Фульвия повторила свой рассказ, но уже более связно.

...В ту же ночь, как Сенат вынес свое чудовищное решение, Антоний и его жена решили бежать из Рима. Выбрались из города ночью.

— Мы боялись даже подойти к городским воротам. — Фульвия откинула со лба спутанные волосы и затравленно, точно все еще не веря, что она среди друзей, оглянулась.

Вполголоса, словно все еще боясь погони, рассказала, как они с Антонием, крепко держась за руки, блуждали по темным улочкам предместий, ища лазейку в городской стене, как на—конец нашли ход в заброшенные каменоломни. Ползком пробирались по мрачному сырому лабиринту и на рассвете вышли к Тибру, уже далеко за городской стеной. Долго шли под палящим солнцем по вязкой и болотистой Мареме, наконец в какой-то деревне достали лошадей.

Потом скакали день и ночь, пока под Фульвией не пала лошадь. Антоний посадил ее на своего коня и велел спешить к Цезарю. Сам он пробирается пешком.
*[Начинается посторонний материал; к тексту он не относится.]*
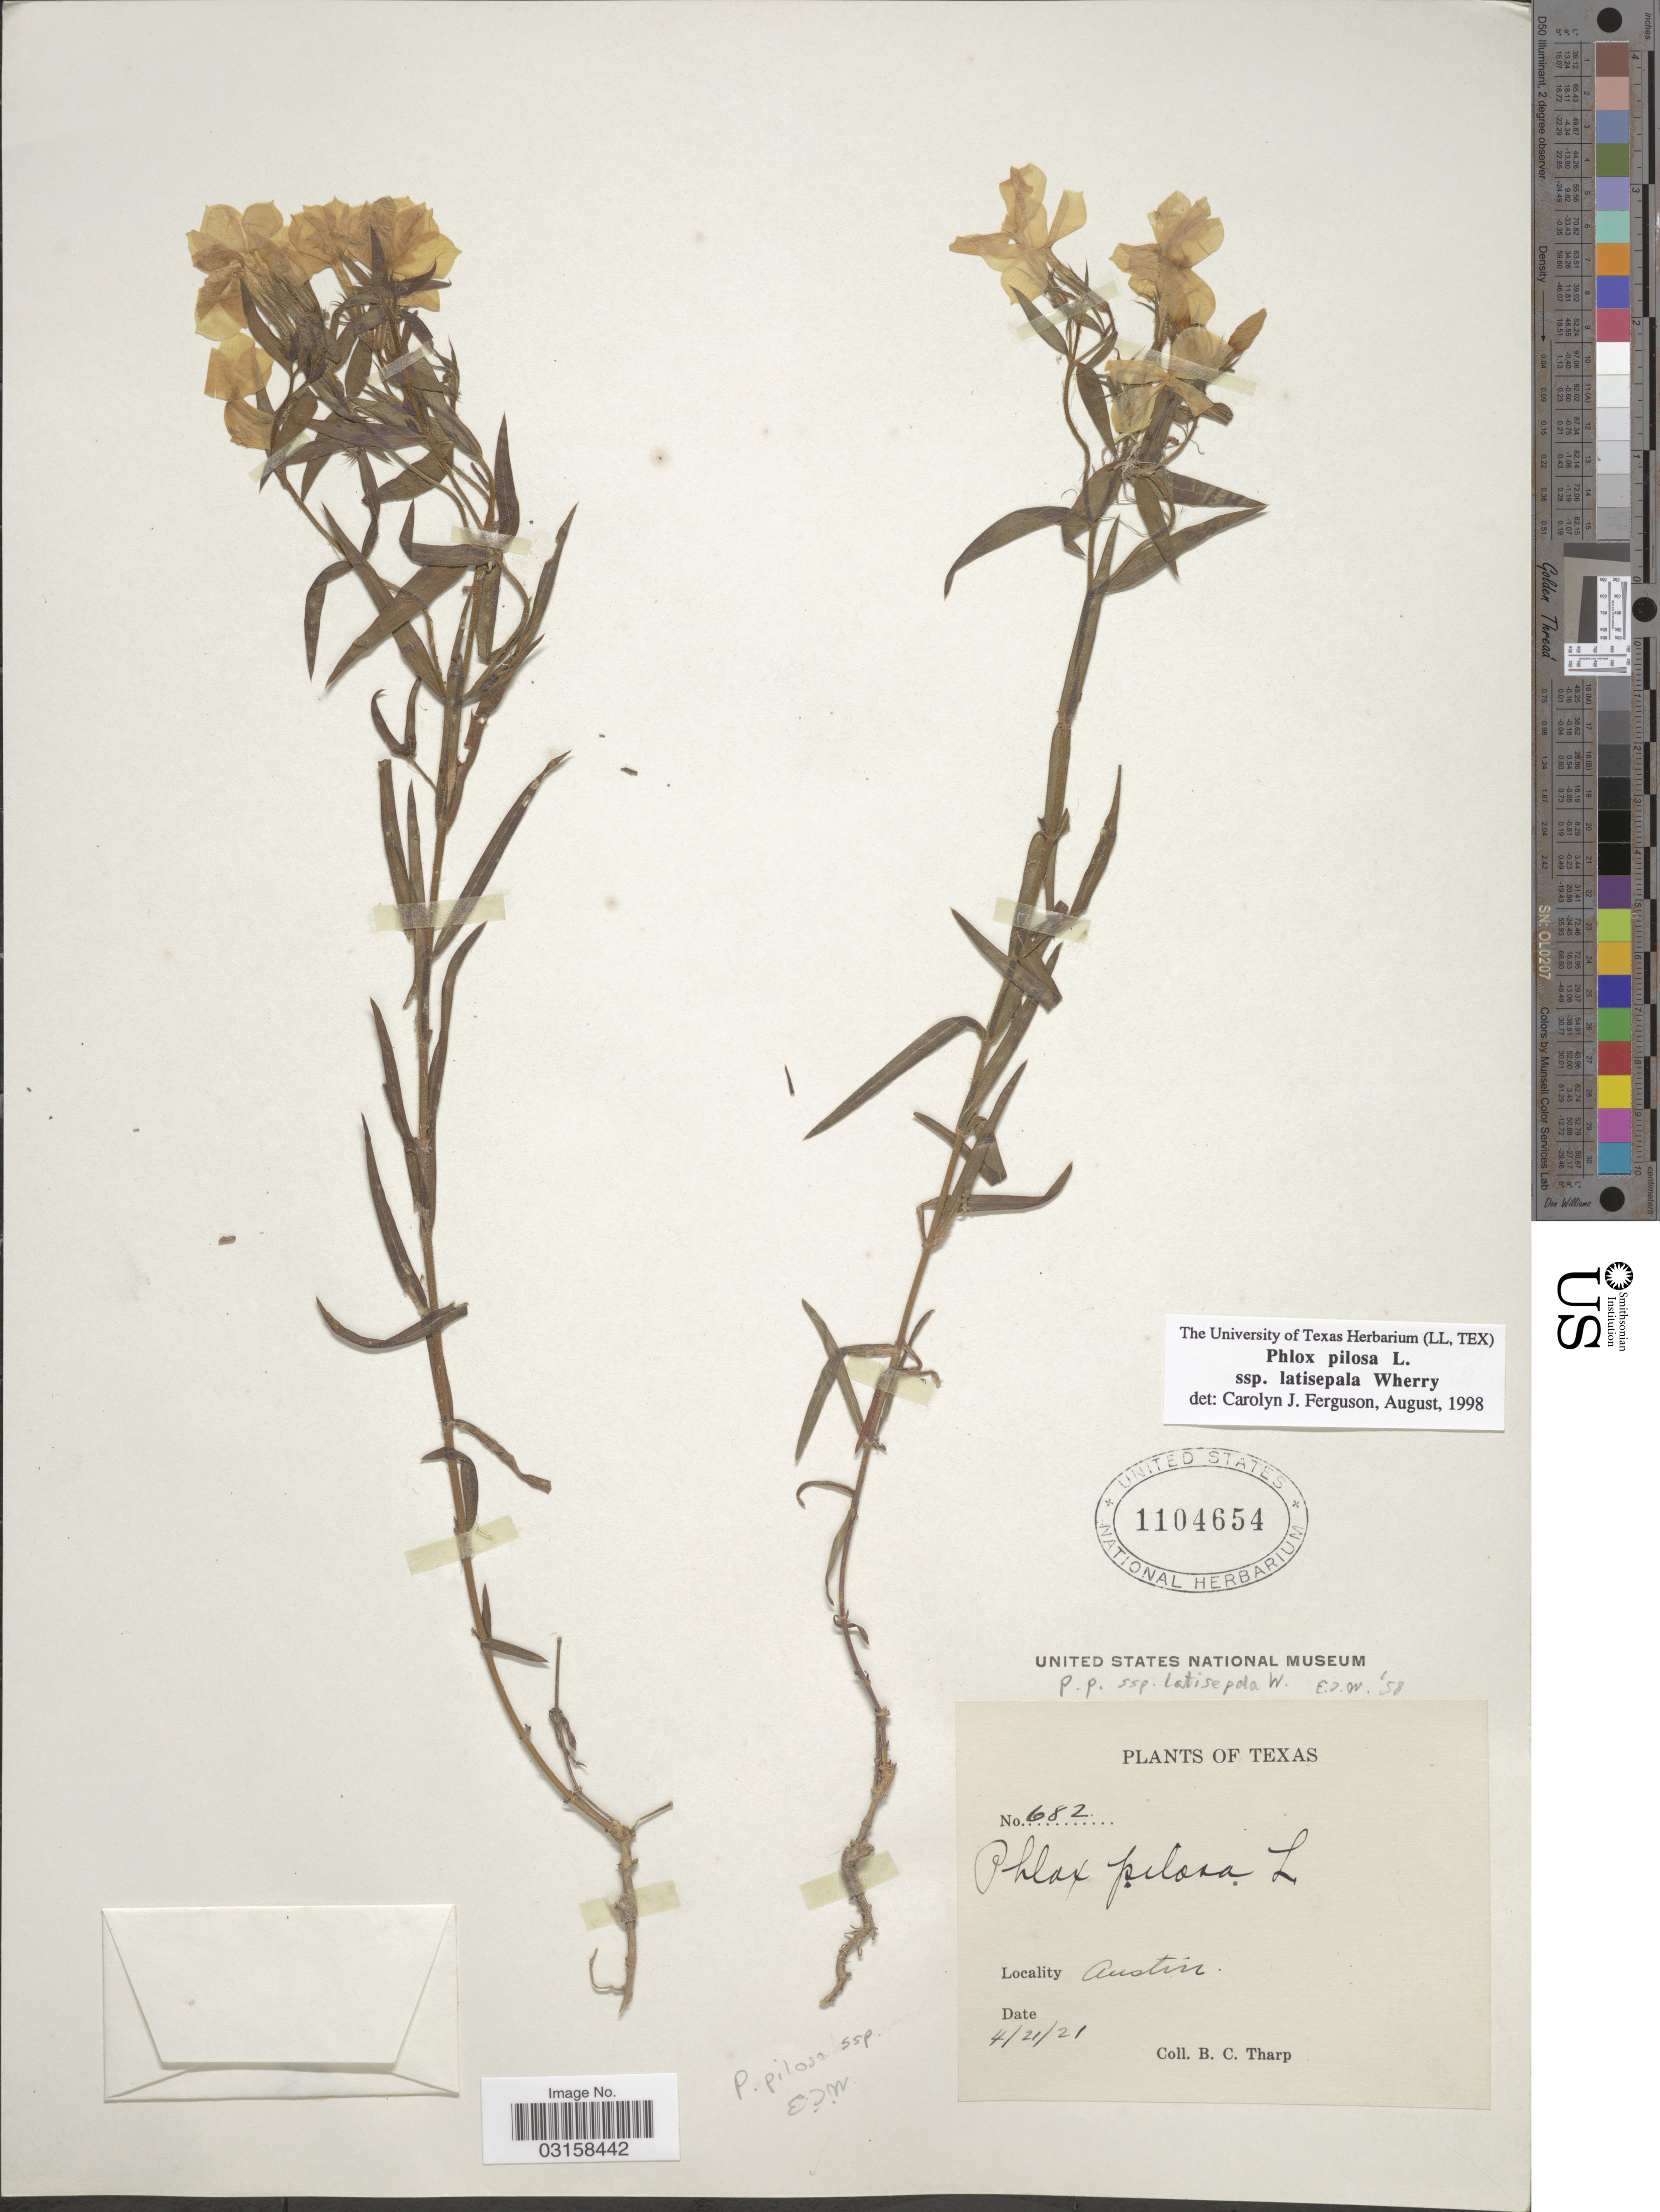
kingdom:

кто-то из легионеров накинул плащ на плечи беглянки. Укутавшись в теплую шерсть, Фульвия притихла, и только ее глаза тревожно поблескивали в полутьме.

Цезарь велел отнести измученную женщину в свою палатку, а сам приютился у костра и, грея руки над потухающим пламенем, молча покусывал губы. Сбивчивый рассказ Фульвии был во многом неясен. Чего же Все-таки следует опасаться? Что же он должен предпринять? Настала пора действовать. Но один неверный шаг — и гибель, день промедления — и тоже гибель. Но лучше гибель в бою, чем бесславная смерть в капкане. В конце концов, кто рискует всем, всегда побеждает.
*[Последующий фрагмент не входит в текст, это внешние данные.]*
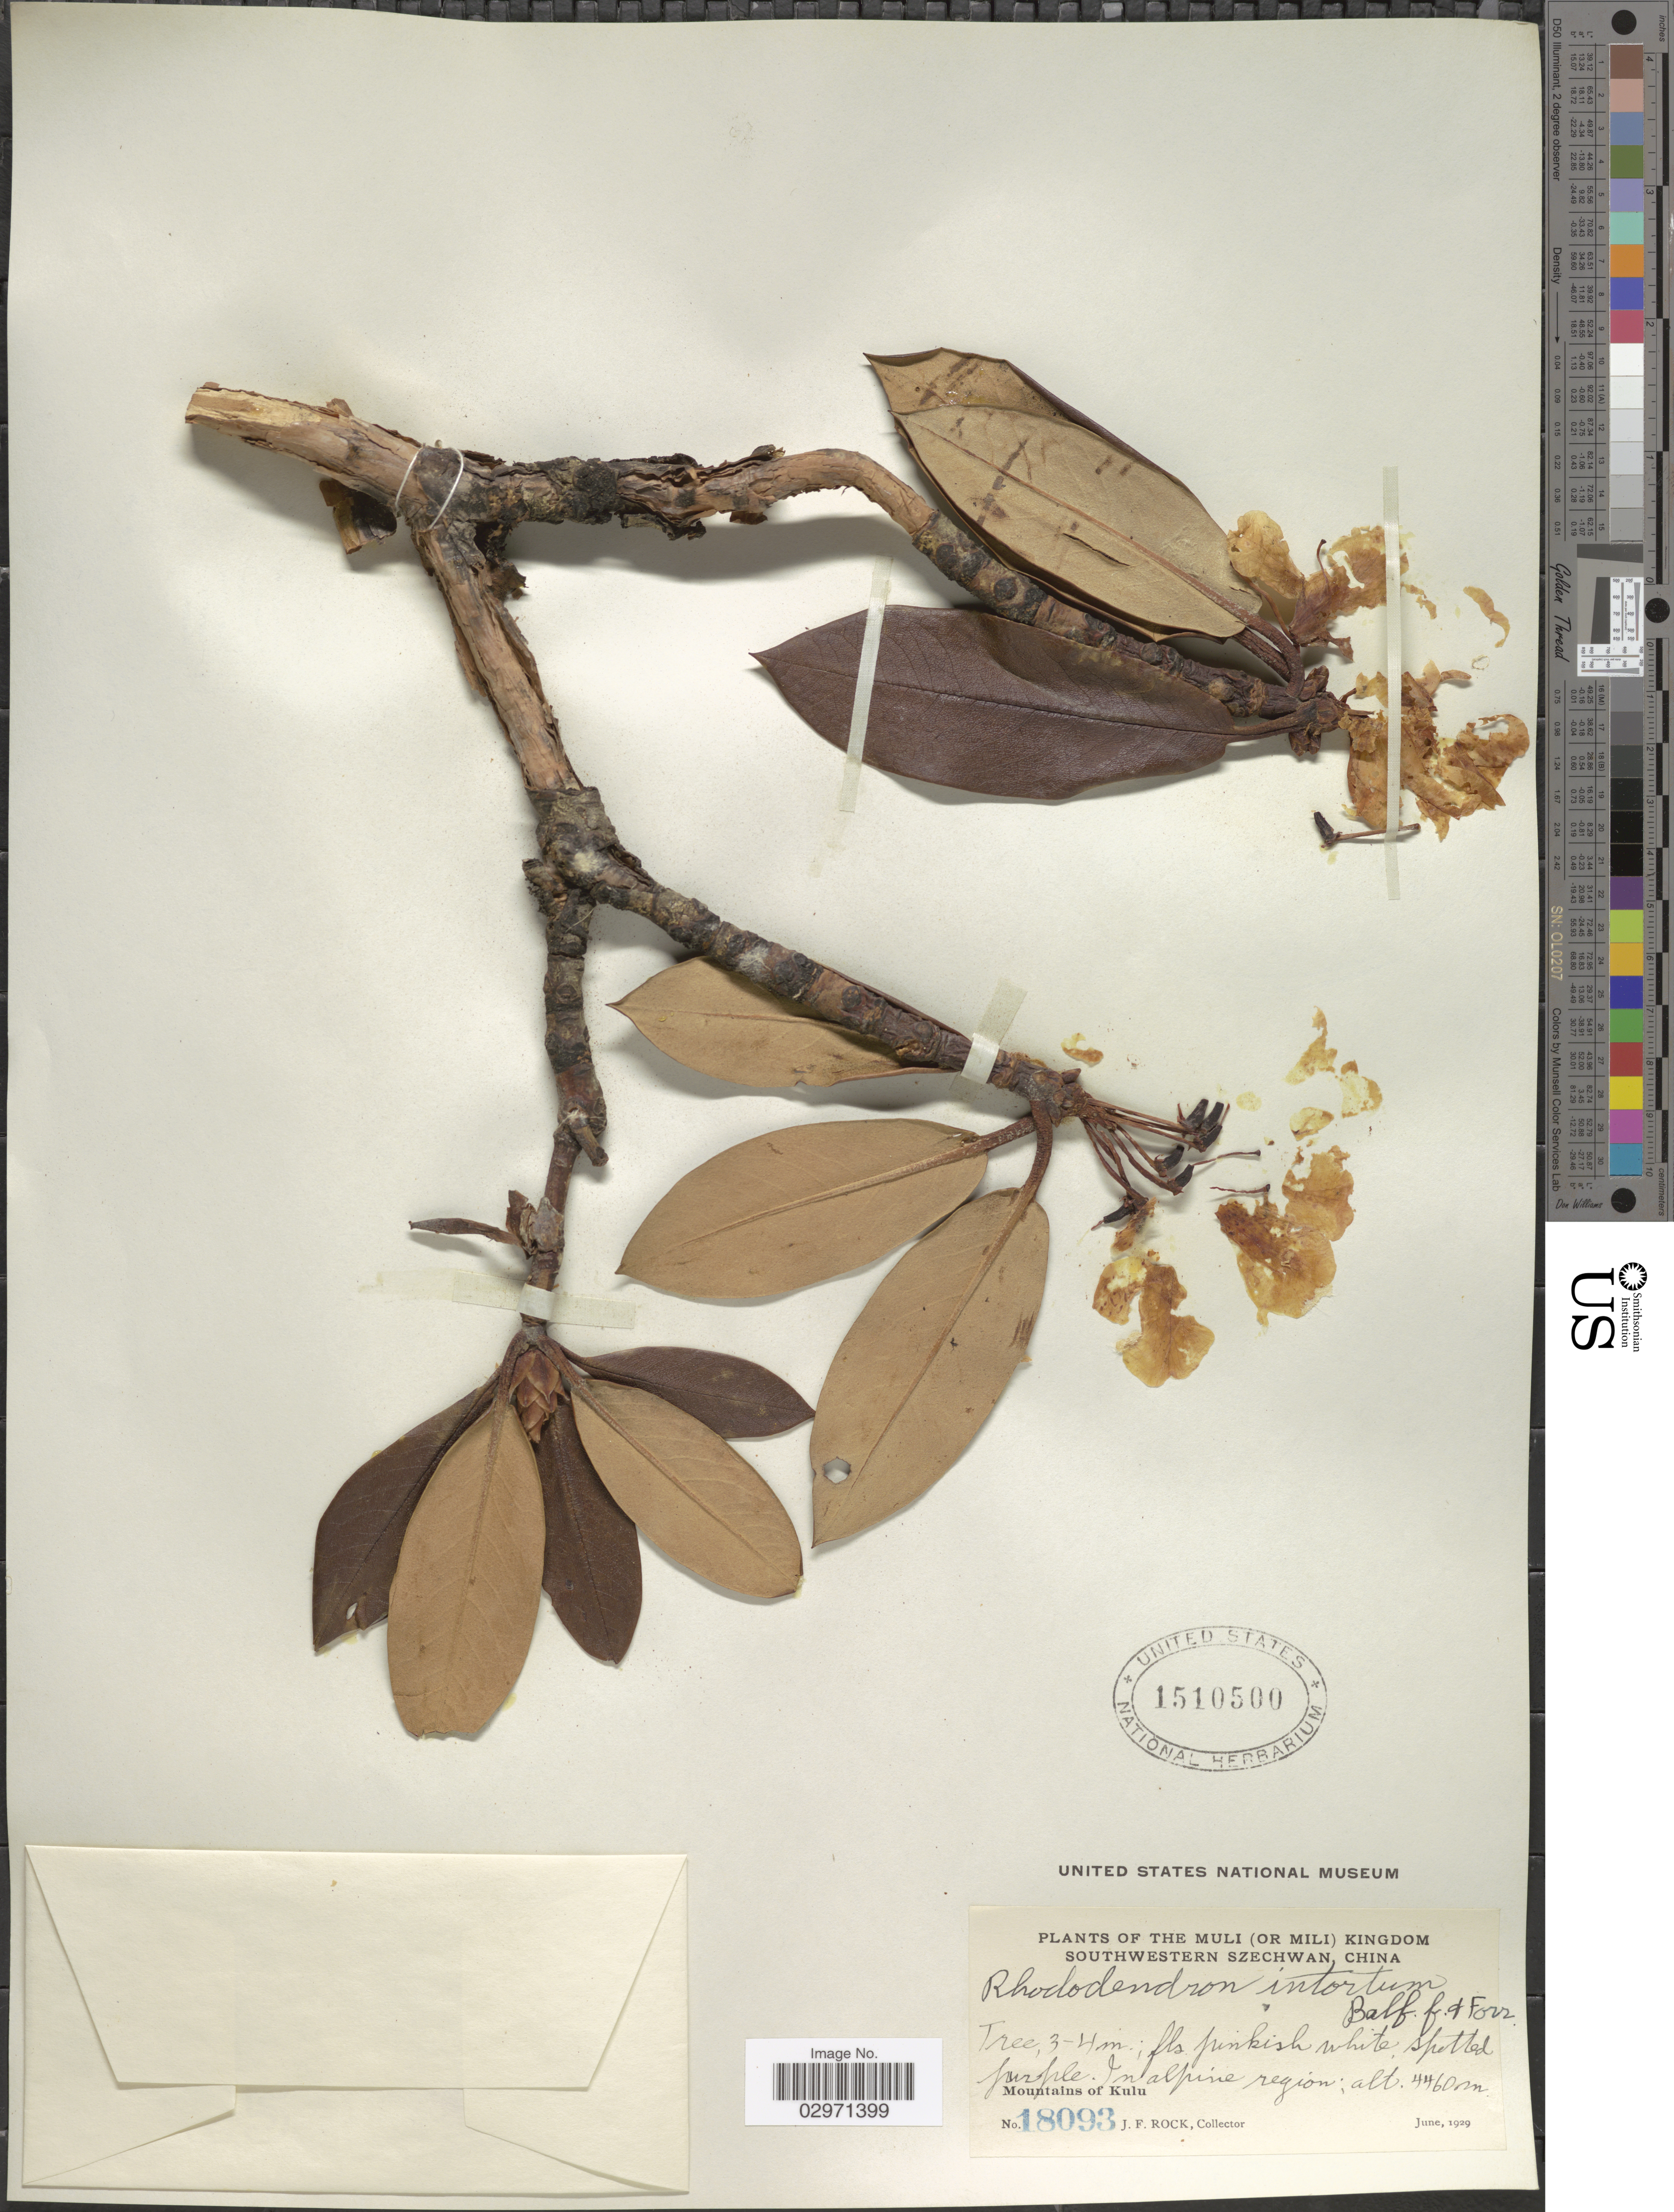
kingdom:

А победа Цезаря над Сенатом и диктатура разумного правителя принесет ему самому почести и власть, а главное, спасет страну от разрухи, братоубийственных гражданских войн и окончательного обнищания. Отступать поздно, жребий брошен!

Уже перед самым рассветом, когда в смутно голубеющем небе стали видны вершины Альп, в лагерь вошел Антоний. В ответ на расспросы Цезаря, правда ли все, что рассказала Фульвия, не преувеличивает ли перепуганная женщина, Антоний без лишних слов задрал тунику. Его спина, плечи, бедра багровели от ссадин и кровоподтеков. Да, все, что его Кая поведала Дивному Юлию, истина.

— Говоришь, перепуганная? Не верю! — Антоний с гордостью мотнул спутавшимися кудрями. — Мою Каю не запугать!